### What is needed
Give the number of lines in this listing that hold "Profit". No other words belong in the reply.

### Information shown
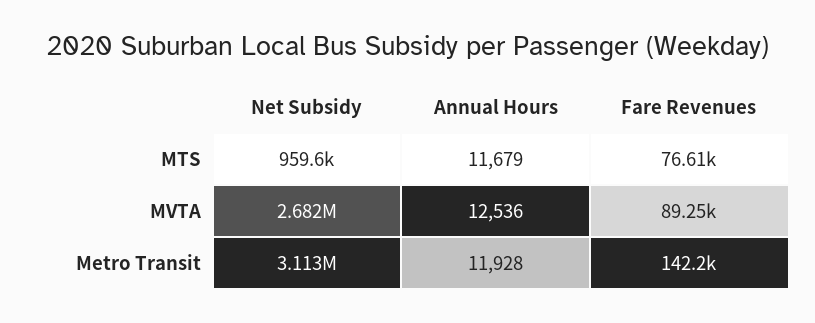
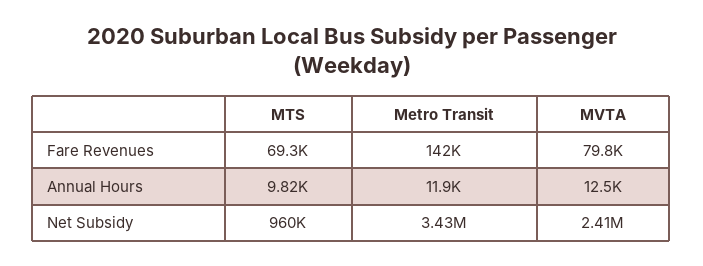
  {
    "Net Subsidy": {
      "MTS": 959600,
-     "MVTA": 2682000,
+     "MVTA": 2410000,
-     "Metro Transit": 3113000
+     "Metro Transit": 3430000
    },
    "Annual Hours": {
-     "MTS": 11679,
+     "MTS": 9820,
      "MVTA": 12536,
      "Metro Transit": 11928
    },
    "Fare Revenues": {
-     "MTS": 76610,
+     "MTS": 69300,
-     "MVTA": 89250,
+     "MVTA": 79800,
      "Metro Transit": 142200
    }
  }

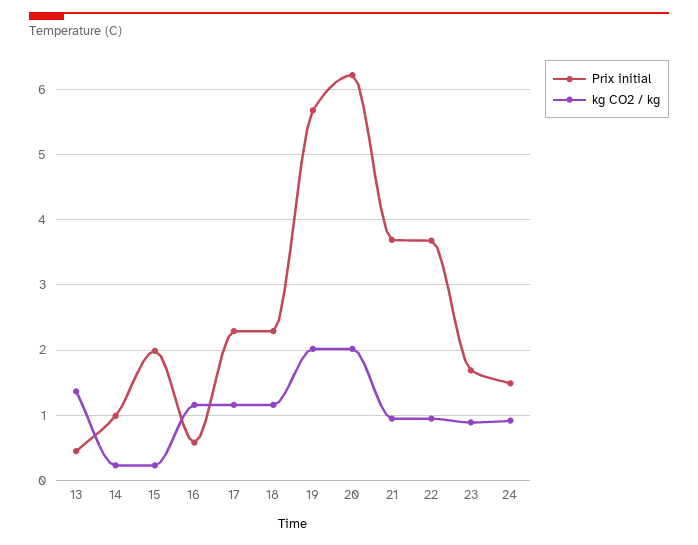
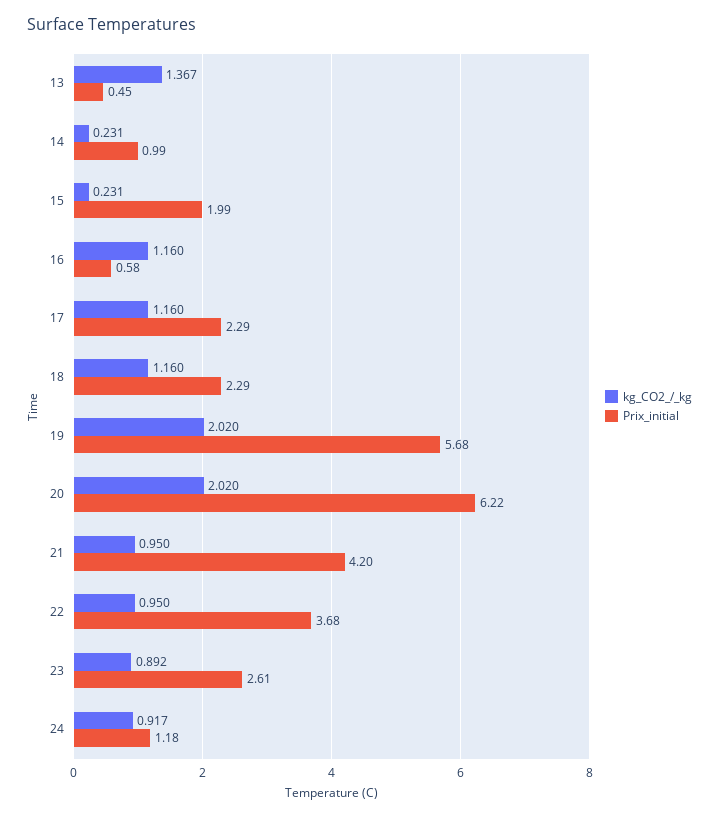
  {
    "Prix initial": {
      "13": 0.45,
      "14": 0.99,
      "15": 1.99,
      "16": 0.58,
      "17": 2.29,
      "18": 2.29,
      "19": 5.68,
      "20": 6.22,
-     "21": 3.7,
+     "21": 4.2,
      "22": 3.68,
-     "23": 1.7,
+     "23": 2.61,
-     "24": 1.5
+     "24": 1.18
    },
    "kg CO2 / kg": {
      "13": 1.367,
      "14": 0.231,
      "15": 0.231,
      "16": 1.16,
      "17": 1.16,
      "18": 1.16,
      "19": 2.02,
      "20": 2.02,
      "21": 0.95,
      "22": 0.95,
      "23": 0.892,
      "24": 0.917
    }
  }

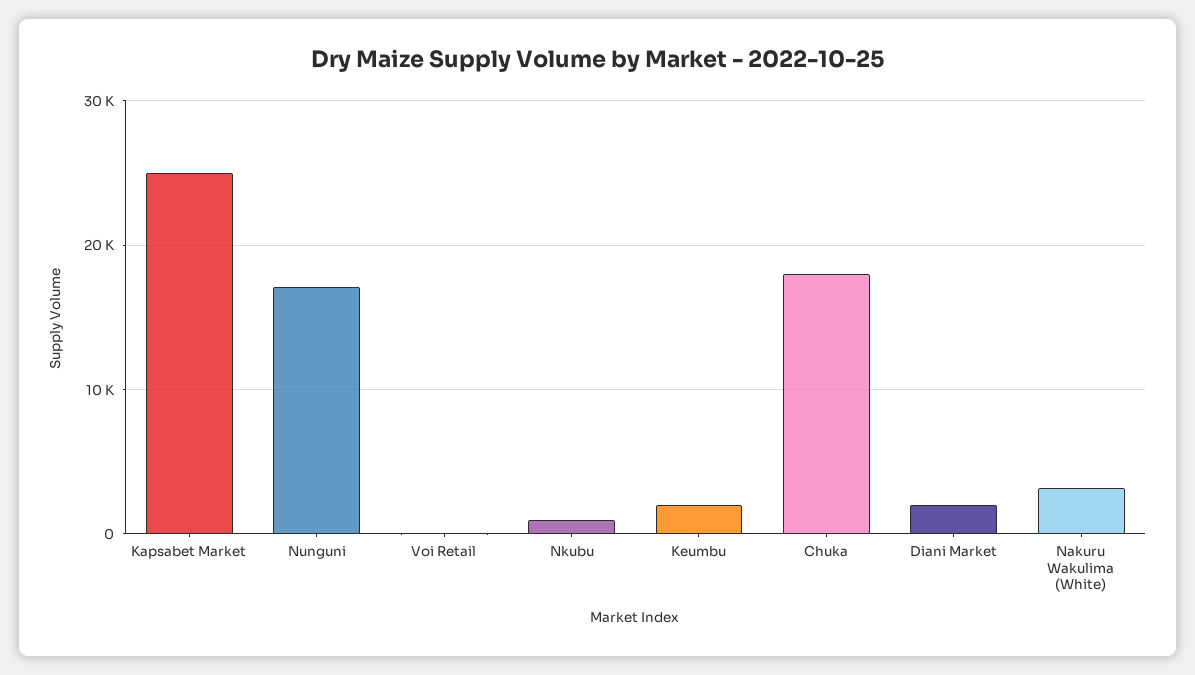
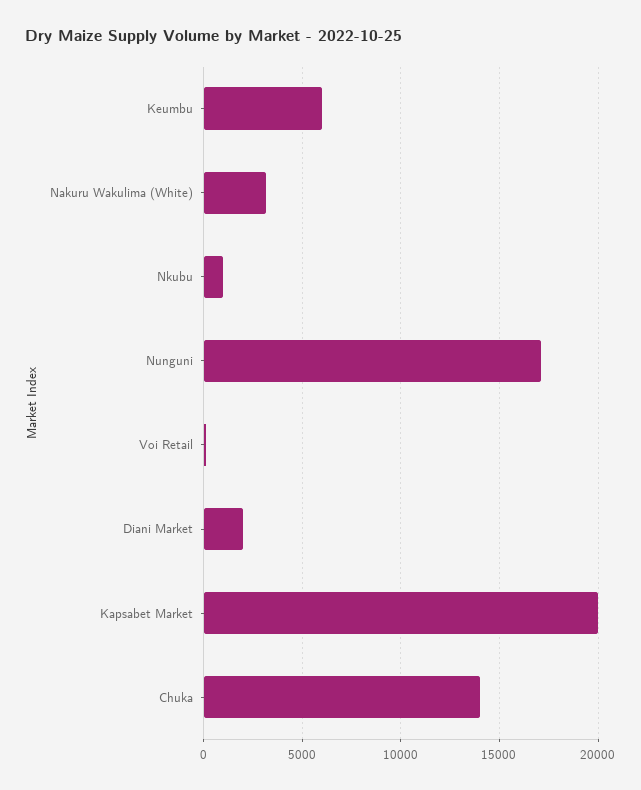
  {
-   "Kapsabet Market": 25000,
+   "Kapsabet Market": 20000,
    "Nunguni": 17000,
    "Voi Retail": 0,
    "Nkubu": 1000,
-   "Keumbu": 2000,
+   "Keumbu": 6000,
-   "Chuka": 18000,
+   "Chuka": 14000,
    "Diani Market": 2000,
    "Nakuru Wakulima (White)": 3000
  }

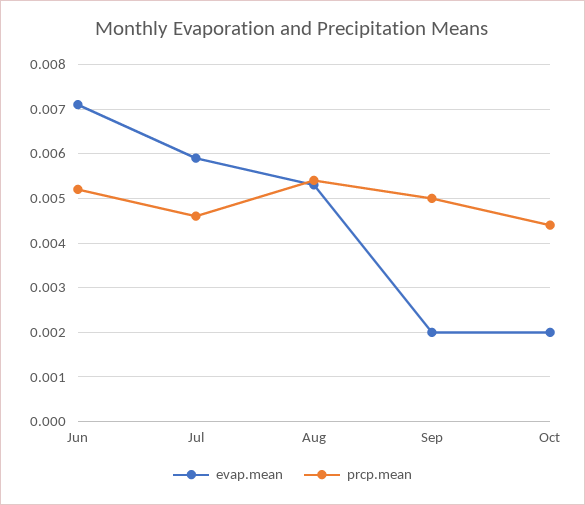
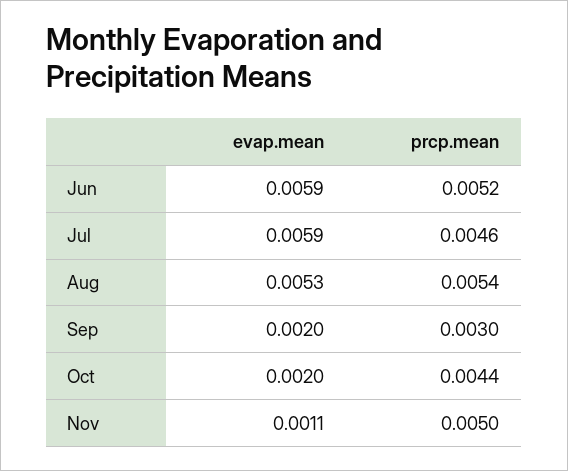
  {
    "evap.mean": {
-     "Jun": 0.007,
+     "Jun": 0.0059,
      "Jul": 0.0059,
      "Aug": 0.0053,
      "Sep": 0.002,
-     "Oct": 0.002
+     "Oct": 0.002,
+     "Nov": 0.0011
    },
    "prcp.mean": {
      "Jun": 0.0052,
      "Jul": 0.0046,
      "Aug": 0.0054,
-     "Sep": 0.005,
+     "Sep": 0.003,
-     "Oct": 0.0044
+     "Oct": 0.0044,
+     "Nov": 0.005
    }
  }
==
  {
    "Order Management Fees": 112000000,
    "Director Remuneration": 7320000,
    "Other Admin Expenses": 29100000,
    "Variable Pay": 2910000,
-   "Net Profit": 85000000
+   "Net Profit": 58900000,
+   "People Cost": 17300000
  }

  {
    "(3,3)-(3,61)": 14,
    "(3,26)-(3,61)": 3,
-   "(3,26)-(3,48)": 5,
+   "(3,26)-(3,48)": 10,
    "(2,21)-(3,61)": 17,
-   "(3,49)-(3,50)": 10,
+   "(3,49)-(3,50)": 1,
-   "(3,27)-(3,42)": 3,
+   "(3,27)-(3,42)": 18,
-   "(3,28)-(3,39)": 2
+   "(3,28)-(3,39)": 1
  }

### Solution to this task
2